Torch Relay to Raise Awareness of Blue Light Mental Health

Emergency service workers are to raise awareness of mental health as they take a special torch on a tour of Cleveland.

The Our Blue Light Torch will travel with Cleveland Police and Cleveland Fire Brigade for a week from Sunday 6th August to engage staff and the public in talking about mental health. The week will culminate in staff taking the torch on the Lyke Wake Walk, a 40-mile-trek to raise funds for Heads Together and Mind.

A national survey by mental health charity Mind found that over 90% of emergency services workers have suffered stress and one in twenty have made an attempt to take their own life.

The Our Blue Light Torch was developed by two employees of North West Ambulance Service to highlight the hidden problem within the blue light community.

Both Cleveland Police and Cleveland Fire Brigade have initiatives in place to improve wellbeing and offer support to staff who need help.

Cleveland Police Inspector, Phil Spencer, who has coordinated the torch tour in Cleveland, said: “Emergency service workers deal with horrific tragedies and incidents as part of their job, incidents that most people do not even witness in a lifetime.

“We’re still not talking about mental health enough in the emergency services, and it’s only when we do begin raising awareness that people realise how common it is to experience mental ill health. We’ve done some great work in Cleveland Police by training over 50 personnel as Blue Light Champions to signpost people in need.

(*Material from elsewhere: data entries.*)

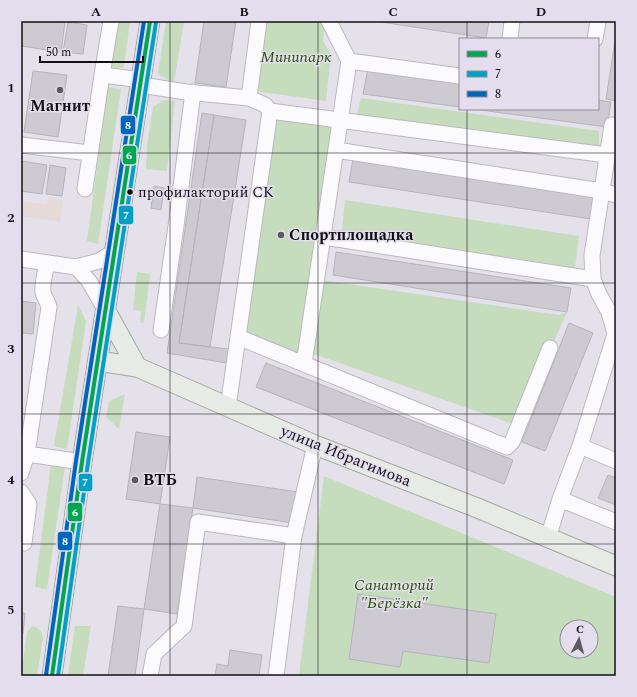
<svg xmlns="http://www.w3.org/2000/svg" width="637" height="697" font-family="Spectral,serif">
<rect width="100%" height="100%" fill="#e5e1ea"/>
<!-- commercial -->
<path fill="#e5dad5" d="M48 198 63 200 60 222 21 216V201L47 205Z"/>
<!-- green -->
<path fill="#c5dcbd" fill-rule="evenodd" d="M117 21H130L124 67 110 71Z
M166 21H184L174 83 158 74Z
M265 21H325L323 41 331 55 326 101 254 91Z
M108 87 121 89 98 244 87 241Z
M361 98 599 131V147L356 118Z
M167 100 175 101 167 171 146 169 147 146 153 107 162 101Z
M275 116 336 124 301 358 243 334Z
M345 200 579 236 575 268 342 231Z
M137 272 150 274 144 323 140 322 141 311 133 310Z
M321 280 559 315 567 312 516 425 311 353Z
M78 305 86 321 67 449 54 446Z
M125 394 119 429 106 417 109 401Z
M51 464 65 466 47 589 35 587Z
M324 476 616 597V676H299ZM567 627H591V651H567Z
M34 626 41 631 43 638 37 676H21L27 632 31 627Z
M75 626H91L83 676H68Z"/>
<!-- building -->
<path fill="#cdcad1" stroke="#b6b3ba" d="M21 21 65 22 61 52 21 46Z
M204 21H236L226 87 195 83Z
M374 21H489L486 38Z
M68 22 87 25 83 54 63 52Z
M616 35V101L606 99Z
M368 68 460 81V107L363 94Z
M33 71 67 75 58 137 24 132Z
M598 100 611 102 607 127 473 109H598Z
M202 113 214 115 179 343 229 349 227 363 167 353Z
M214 115 246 120 210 347 179 343Z
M353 159 595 196 591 219 349 182Z
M21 161 47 165 42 194 21 191Z
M50 165 66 168 62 196 46 194Z
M154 186 164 188 161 210 151 208Z
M336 252 571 288 567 312 333 275Z
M21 301 36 303 33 334 21 333Z
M569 323 593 333 545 451 522 442Z
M266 363 513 460 504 484 256 387Z
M136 432 170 437 160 504 126 499Z
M608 475 616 478V505L598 498Z
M197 477 298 492 293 523 193 508Z
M160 504 193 508 177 614 144 609Z
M358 594 496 614 489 663 403 651 400 667 349 659Z
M118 606 144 609 135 676H108Z
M21 613H25L23 634H21Z
M230 650 262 655 259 676H215L217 664 228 666Z"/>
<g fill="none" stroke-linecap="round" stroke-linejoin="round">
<!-- minor casing -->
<g stroke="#bbb8bf" stroke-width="17">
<path id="minor" d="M510 39 512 21
M595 39 598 21
M349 61 460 76
M102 75 111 21
M141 85 186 92 249 98 265 105 270 111
M249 98 259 21
M21 145 90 153
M336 150 602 191 616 195
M85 189 102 75 142 80
M324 237 593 279
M21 259 76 267 99 261 115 251
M47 264C45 272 42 284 43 292 44 298 48 301 49 307L27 454 82 462
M76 267 89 281 106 311
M161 330 176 226 193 92
M238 337 270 111 607 155
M304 364 349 61 329 21
M228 407 238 337 507 447 512 442 550 348
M580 446 616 461
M21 473 27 454
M21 492 29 504 24 543
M560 499 616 522
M548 538 560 499 580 446 615 334 609 312 599 294 593 279 592 255 612 125
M150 676 154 654 184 626 198 522 294 536 315 445
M276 676 294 536"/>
</g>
<!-- major casing -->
<g stroke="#a2a99f" stroke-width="21">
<path id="major" d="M106 311 137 367
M98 361 137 367 315 445 475 507 616 566
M52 676 82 462 150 21"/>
</g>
<!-- minor -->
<use href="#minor" stroke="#fbfafc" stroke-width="15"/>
<!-- major -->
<use href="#major" stroke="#e7ebe5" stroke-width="19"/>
<!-- bus-1 casing -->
<g stroke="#e4ddee" stroke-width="7">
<path id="bus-1" d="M52 676 82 462 150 21"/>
</g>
<!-- bus-2 casing -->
<g stroke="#e4ddee" stroke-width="7">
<path id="bus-2" d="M58 676 88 463 156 22"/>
</g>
<!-- bus-3 casing -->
<g stroke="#e4ddee" stroke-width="7">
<path id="bus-3" d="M46 675 76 461 144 21"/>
</g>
<!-- bus-1 -->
<use href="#bus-1" stroke="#00a651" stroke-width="4"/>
<!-- bus-2 -->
<use href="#bus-2" stroke="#01a1c5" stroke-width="4"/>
<!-- bus-3 -->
<use href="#bus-3" stroke="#0065bd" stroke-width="4"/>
</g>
<!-- grid -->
<path fill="none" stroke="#121015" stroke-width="1" stroke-opacity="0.55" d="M170 21V676M318 21V676M467 21V39M467 109V676M21 153H616M21 283H616M21 414H616M21 544H616"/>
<!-- markers -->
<g fill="#5c5960" stroke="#e4ddee" stroke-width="1.5">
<circle cx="60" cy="90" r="4"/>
<circle cx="281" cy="235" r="4"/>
<circle cx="135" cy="480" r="4"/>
</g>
<circle fill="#121015" stroke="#e4ddee" stroke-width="1.5" cx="130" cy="192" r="3.5"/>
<g text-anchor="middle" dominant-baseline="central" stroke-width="3" stroke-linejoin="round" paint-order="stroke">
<!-- bus labels -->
<g font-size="15" fill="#121015" stroke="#e4ddee" text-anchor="start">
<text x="138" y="192">профилакторий СК</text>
</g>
<!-- park labels -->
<g font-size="16" font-style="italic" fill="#235401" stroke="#e4ddee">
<text x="296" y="57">Минипарк</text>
<text x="394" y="585">Санаторий<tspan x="394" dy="18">"Берёзка"</tspan></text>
</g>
<!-- poi labels -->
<g font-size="16" font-weight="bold" fill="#121015" stroke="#e4ddee" text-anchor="start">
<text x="60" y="106" text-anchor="middle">Магнит</text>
<text x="289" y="235">Спортплощадка</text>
<text x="143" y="480">ВТБ</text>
</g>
<!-- street labels -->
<g font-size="16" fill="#121015" stroke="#e4ddee">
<text transform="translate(346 456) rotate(22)">улица Ибрагимова</text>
</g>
</g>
<g stroke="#e4ddee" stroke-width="1.5">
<rect x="120" y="115" width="16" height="20" rx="4" fill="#0065bd"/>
<rect x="122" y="145" width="15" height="20" rx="4" fill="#00a651"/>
<rect x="118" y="205" width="16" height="20" rx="4" fill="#01a1c5"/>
<rect x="78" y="473" width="15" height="19" rx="4" fill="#01a1c5"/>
<rect x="67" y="502" width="16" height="20" rx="4" fill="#00a651"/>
<rect x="57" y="531" width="16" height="20" rx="4" fill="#0065bd"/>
</g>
<g font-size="11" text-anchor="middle" font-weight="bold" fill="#fff">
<text x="128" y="129">8</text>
<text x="129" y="159">6</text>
<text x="126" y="219">7</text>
<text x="85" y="486">7</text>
<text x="75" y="516">6</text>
<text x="65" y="545">8</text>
</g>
<!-- border -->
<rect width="637" height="697" fill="none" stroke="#e4ddee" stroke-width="44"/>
<!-- legend -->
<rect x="459" y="38" width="140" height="72" fill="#e4ddee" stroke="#908b97"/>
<rect x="467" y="51" width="20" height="6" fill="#00a651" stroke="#908b97"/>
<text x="495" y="58" font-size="12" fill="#121015">6</text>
<rect x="467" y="71" width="20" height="6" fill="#01a1c5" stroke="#908b97"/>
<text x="495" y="78" font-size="12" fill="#121015">7</text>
<rect x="467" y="91" width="20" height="6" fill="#0065bd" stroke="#908b97"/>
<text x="495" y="98" font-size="12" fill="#121015">8</text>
<!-- north arrow -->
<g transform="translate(579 639) rotate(6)"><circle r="19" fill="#e4ddee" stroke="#908b97"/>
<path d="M0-3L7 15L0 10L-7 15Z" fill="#5c5960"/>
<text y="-6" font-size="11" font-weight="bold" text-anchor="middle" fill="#121015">С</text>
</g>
<!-- scale -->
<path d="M40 56v6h103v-6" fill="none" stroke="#121015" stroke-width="2"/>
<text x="46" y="56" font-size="12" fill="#121015" stroke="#e4ddee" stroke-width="3" paint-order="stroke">50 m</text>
<rect x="22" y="22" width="593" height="653" fill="none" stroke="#121015" stroke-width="1.5"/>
<g font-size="13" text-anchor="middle" font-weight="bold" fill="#121015">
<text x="96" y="16">A</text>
<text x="244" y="16">B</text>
<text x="393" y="16">C</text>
<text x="541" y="16">D</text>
<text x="11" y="92">1</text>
<text x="11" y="222">2</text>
<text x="11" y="353">3</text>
<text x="11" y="484">4</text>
<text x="11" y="614">5</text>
</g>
</svg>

“It’s great to welcome the torch to Cleveland and spread the word that it’s ok to seek help, and that help is available.”

Ian Hayton, Chief Fire Officer of Cleveland Fire Brigade, said: “Our employees are exposed to a wide range of traumatic and stressful situations and it is vital that their mental health is regarded with the same importance as their physical health.

“By taking part in the Our Blue Light Baton Relay we are demonstrating that we want to make our working environment one where people can talk openly about their issues and are able to obtain the necessary help they need.”

“We have a comprehensive employee assistance programme which offers all staff access to a 24 hour helpline staffed by professional counsellors who can provide impartial and confidential advice on matters which may create anxiety or stress and the Brigade also automatically offers support to colleagues following attendance at a traumatic incident.”